Il che conduce anche per altra via alla necessitata conclusione della reiezione del gravame, atteso che è di piana evidenza che tale (c.detta) istanza risulta (risultava, già all’amministrazione) priva dei presupposti minimi per la sua stessa ammissibilità, senza potersi invocare il dovere di collaborazione della p.a. e di salvaguardia della richiesta sostanziale dell'amministrato che “trova un limite fondamentale nel principio di autoresponsabilità del privato, specialmente laddove egli è, come nel caso in esame, titolare del potere di iniziativa e di impulso della determinazione dell'amministrazione” (cfr. Cons. Stato n. 1815 del 1995 e, più di recente, Tar Campania, sez. settima, 21 maggio 2007, n. 5489, in situazione sostanzialmente analoga in presenza di domanda di condono edilizio).
|
| |
|
4 - In definitiva, il ricorso va respinto siccome infondato.
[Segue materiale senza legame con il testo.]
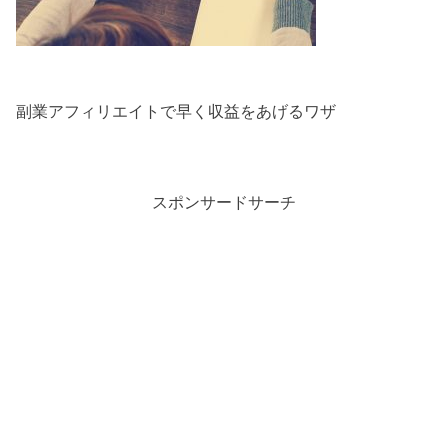
副業アフィリエイトで早く収益をあげるワザ
スポンサードサーチ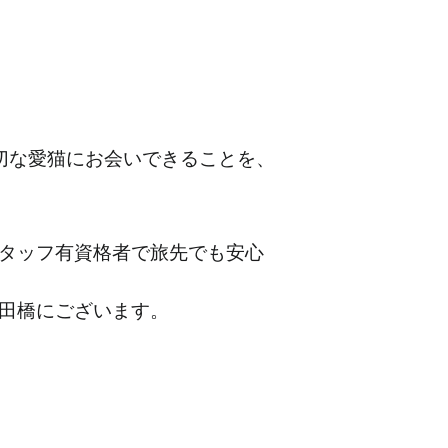
切な愛猫にお会いできることを、
タッフ有資格者で旅先でも安心
田橋にございます。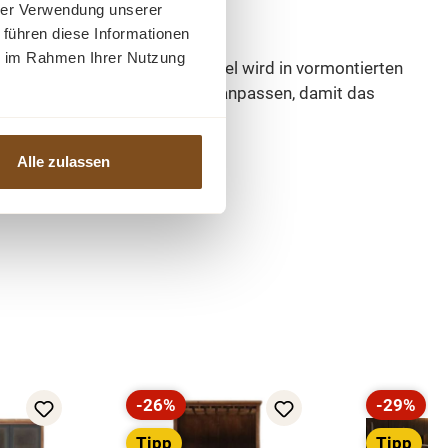
hrer Verwendung unserer
 führen diese Informationen
ie im Rahmen Ihrer Nutzung
ionelle Weinlagerung. Das Möbel wird in vormontierten
ße als auch Farben individuell anpassen, damit das
Alle zulassen
-26%
-29%
Rabatt
Rabatt
Tipp
Tipp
Le spese di giudizio seguono la soccombenza e vengono liquidate come in dispositivo.
|
| |
|
P.Q.M.
|
| |
|
Il Tribunale Amministrativo Regionale per la Campania - Sezione settima, respinge il ricorso in epigrafe. Condanna la parte ricorrente e soccombente alle spese di giudizio che sono liquidate in complessivi Euro 750,00 (settecentocinquanta/00) a favore del resistente Comune di Gragnano.
Ordina che la presente sentenza sia eseguita dall'Autorità amministrativa.
|
| |
|
Così deciso in Napoli, nella Camera di consiglio del 6 giugno 2007.